**What you have to do:** Transcribe the following entries word for word. End with the line where "middle pip: (212, 236)" appears.

**Data for the task:**
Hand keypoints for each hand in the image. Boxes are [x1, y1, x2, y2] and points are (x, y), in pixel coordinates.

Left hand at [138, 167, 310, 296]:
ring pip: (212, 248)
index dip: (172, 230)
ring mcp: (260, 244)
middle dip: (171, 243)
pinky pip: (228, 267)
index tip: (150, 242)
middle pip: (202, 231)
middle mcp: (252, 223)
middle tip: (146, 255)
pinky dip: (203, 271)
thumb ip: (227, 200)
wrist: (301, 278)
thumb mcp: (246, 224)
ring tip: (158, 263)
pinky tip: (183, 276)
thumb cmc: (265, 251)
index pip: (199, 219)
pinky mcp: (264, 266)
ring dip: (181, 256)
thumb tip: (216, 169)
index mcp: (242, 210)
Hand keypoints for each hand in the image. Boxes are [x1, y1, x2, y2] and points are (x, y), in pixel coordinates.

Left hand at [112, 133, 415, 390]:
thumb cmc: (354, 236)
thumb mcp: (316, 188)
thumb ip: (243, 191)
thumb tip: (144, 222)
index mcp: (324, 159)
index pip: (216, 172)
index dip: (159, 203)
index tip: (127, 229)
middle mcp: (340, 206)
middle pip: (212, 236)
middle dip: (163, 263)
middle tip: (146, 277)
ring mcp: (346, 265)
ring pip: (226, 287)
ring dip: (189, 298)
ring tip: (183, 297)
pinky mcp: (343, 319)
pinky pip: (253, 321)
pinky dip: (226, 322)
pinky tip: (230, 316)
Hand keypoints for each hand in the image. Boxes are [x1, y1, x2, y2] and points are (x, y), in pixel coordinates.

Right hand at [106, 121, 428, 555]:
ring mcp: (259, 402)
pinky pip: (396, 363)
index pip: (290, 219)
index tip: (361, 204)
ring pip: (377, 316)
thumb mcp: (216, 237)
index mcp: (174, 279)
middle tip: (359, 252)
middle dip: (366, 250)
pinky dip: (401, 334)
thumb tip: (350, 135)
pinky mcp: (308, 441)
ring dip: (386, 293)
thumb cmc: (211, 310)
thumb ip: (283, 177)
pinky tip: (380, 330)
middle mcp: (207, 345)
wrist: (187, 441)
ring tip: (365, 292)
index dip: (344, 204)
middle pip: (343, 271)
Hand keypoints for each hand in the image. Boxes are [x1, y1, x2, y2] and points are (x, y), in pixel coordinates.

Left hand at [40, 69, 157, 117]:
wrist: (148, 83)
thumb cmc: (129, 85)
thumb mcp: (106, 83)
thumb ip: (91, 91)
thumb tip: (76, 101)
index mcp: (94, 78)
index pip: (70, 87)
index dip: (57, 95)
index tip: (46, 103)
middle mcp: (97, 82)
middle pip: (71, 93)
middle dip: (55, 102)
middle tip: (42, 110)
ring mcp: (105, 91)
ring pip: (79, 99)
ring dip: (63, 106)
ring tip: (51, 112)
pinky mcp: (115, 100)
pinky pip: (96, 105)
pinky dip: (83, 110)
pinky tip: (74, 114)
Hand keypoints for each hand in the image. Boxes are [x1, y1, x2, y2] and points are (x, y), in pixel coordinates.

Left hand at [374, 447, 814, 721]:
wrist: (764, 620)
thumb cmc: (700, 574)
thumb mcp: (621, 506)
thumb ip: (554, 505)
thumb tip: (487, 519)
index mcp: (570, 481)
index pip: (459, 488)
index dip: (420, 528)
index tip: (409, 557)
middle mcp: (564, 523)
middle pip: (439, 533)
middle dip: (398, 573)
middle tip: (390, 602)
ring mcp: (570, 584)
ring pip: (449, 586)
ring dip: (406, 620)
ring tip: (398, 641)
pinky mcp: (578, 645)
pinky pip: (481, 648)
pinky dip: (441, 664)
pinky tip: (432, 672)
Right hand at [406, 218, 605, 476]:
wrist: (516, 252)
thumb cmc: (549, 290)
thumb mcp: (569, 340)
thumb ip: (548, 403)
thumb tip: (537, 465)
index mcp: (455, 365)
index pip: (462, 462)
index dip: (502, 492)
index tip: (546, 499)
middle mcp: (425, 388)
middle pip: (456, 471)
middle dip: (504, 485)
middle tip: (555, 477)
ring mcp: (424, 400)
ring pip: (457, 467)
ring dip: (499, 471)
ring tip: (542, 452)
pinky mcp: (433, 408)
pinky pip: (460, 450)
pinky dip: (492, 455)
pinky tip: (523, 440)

**Your solution:**
Hand keypoints for each hand in the image. Boxes are [x1, y1, x2, y2] and points are (x, y), in pixel coordinates.

Left hand at [138, 167, 310, 296]:
ring pip: (212, 248)
index dip: (172, 230)
ring mcp: (260, 244)
middle dip: (171, 243)
pinky pip: (228, 267)
index tip: (150, 242)
middle pip: (202, 231)
middle mcp: (252, 223)
middle tip: (146, 255)
pinky dip: (203, 271)
thumb ip: (227, 200)
wrist: (301, 278)
thumb mcp: (246, 224)
ring tip: (158, 263)
pinky tip: (183, 276)
thumb cmc: (265, 251)
index pip: (199, 219)
pinky mcp: (264, 266)
ring dip: (181, 256)
thumb tip: (216, 169)
index mcp: (242, 210)
Hand keypoints for each hand in the image. Boxes are [x1, y1, x2, y2] and points are (x, y), in pixel coordinates.

Left hand at [112, 133, 415, 390]:
thumb cmc: (354, 236)
thumb mcp: (316, 188)
thumb ip: (243, 191)
thumb tip: (144, 222)
index mcp: (324, 159)
index pip: (216, 172)
index dip: (159, 203)
index tip: (127, 229)
middle mcp: (340, 206)
middle pip: (212, 236)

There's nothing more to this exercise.